Adapting to a Relationship after Being Single

Photo Credit: clownbusiness /

If you’ve been single for a long time, chances are you’ve become accustomed to doing things a certain way. Entering into a relationship may seem like a daunting task as you try and merge your life, and often your children’s lives, with somebody else’s. However, there are certain things you can do to make the transition easier on yourself and your significant other.

Know Your Goals

What are your relationship goals? It’s important to at least have some idea of what you want and need out of the relationship to ensure its success. Examining your ideas about commitment and what that really means to both of you is paramount before settling into a relationship with someone.

In general, you have to be more conscious of what you do and how it will affect the other person. Everyone is different and has different beliefs and values, but they should be aligned or at least known before starting a relationship.

Accept and Expect Change

Accepting and expecting change is also necessary when getting into a relationship after being single for a long time. You now have to share your time with another person on a regular basis, which may mean rearranging your schedule. Your significant other may have expectations about how much time you spend together, when you spend time together, and what you do when you’re together. It’s important to communicate your own expectations up front so both of your needs are met.

You don’t have to do everything together, but it is necessary to be inclusive if this is someone you plan on sharing your time with. Constant communication is key to growth within a relationship too.

Get in the Habit of Sharing

Prepare to share with another person when in a relationship. Sharing thoughts and feelings are essential to making any relationship work. You can’t expect your significant other to read your mind or always understand why you’re doing something.

Know your own communication style and be prepared to adapt to the other person’s.
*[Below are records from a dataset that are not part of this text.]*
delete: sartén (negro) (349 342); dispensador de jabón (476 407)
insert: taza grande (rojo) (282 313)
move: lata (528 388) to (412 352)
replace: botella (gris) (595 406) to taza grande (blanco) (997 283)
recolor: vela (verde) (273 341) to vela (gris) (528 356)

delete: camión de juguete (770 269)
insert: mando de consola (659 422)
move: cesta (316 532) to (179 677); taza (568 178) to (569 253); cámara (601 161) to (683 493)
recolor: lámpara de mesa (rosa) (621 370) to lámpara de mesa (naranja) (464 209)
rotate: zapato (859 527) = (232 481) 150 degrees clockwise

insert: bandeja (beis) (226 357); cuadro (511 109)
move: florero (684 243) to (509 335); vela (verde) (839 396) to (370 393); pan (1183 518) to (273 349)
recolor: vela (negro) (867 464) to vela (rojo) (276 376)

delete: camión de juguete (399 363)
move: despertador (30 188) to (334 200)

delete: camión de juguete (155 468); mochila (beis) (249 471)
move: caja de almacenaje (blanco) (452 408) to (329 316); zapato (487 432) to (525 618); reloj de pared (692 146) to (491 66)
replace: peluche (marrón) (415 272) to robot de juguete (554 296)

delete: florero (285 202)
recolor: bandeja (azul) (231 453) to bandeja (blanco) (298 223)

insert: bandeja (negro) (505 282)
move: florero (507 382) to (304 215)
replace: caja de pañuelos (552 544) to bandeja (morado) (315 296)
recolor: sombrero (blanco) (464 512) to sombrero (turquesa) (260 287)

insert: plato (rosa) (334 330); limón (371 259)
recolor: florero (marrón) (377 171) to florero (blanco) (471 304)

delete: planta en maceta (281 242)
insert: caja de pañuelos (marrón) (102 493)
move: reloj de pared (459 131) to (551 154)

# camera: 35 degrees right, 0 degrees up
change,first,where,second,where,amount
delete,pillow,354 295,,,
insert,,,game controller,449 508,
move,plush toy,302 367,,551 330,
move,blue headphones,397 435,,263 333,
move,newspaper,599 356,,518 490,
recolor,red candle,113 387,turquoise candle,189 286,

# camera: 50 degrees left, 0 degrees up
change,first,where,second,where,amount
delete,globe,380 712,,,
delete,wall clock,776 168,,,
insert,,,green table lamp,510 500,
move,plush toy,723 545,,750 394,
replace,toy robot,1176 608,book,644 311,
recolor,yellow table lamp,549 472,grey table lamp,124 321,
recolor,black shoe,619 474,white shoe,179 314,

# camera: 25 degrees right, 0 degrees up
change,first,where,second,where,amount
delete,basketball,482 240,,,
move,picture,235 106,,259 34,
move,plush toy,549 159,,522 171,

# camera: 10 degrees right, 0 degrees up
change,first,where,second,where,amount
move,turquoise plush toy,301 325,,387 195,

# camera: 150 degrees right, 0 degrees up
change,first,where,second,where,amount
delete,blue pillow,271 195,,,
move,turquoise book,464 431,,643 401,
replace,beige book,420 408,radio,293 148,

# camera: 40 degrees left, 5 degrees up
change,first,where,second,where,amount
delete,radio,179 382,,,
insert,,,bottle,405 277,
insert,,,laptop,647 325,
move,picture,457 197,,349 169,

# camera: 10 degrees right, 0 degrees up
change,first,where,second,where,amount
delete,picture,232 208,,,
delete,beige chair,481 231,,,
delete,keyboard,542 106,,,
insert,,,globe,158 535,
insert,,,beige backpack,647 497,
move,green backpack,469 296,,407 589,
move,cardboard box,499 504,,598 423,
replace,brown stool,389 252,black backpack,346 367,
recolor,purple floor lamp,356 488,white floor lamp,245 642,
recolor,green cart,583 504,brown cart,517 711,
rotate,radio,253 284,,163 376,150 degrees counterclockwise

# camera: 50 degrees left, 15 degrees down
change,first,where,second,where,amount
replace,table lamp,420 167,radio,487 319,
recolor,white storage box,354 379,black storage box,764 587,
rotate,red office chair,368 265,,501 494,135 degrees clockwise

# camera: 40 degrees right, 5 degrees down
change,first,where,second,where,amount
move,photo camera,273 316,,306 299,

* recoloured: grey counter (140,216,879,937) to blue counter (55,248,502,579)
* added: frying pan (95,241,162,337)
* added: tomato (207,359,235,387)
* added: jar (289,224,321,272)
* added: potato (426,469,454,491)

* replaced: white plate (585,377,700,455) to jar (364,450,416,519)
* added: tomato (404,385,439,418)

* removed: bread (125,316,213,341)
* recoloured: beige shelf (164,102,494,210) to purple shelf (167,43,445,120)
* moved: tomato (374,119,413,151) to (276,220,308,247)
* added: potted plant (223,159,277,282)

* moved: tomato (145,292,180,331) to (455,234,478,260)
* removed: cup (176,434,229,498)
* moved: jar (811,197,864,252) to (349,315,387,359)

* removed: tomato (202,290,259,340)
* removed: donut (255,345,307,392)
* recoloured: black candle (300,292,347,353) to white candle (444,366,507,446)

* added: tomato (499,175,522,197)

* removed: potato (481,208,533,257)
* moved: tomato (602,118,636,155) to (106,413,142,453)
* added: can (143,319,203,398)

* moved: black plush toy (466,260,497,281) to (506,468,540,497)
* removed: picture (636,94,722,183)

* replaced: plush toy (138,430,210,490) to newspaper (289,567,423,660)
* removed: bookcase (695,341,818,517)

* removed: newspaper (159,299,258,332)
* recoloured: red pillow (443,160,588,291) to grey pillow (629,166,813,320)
If both of you deal with things passive aggressively, that’s only going to foster resentment. Being on the same page about communication will save you a lot of future headaches.


Compromise is a big adjustment when adapting from the single life. You have likely become used to doing things a certain way. When entering into a relationship, however, you have to consider what the other person wants too in order to satisfy each other’s needs. While you may have a lot in common, it is likely that you might not like everything they like. In fact, you will probably have to do some things you don’t necessarily like in order to please your significant other. Accept that this is just part of being in a relationship and make sure they will do the same for you.

Don’t Leave Your Friends Behind

When in a relationship, it’s inevitable that both parties will have their own friends in addition to making new ones together. While you may not like all of your significant other’s friends, it’s still important to make an effort to be friendly with them. That said, it’s important you don’t leave your own friends behind.

Many people make the mistake of dropping their friends for their significant other’s friends or the new people they meet as a couple. If the relationship fails, this presents a problem and can be unpleasant if people start taking sides. Having your own friends ensures a support system is in place for any trouble that may be down the road.

‘Me’ to ‘Us’

Perhaps the most important thing to remember when entering a new relationship after being single for a while, is adapting from a “me” to “us” mentality. Be attentive to your what your significant other needs in order to be happy within the relationship. If everything is all about you and what you want, the relationship is doomed to fail. Make sure you know what kind of affection your other half is comfortable with or prefers. This is especially true where sex is concerned. Not everyone has a constant sex drive, so learning what your partner desires and when he or she desires it is considerate, at the very least.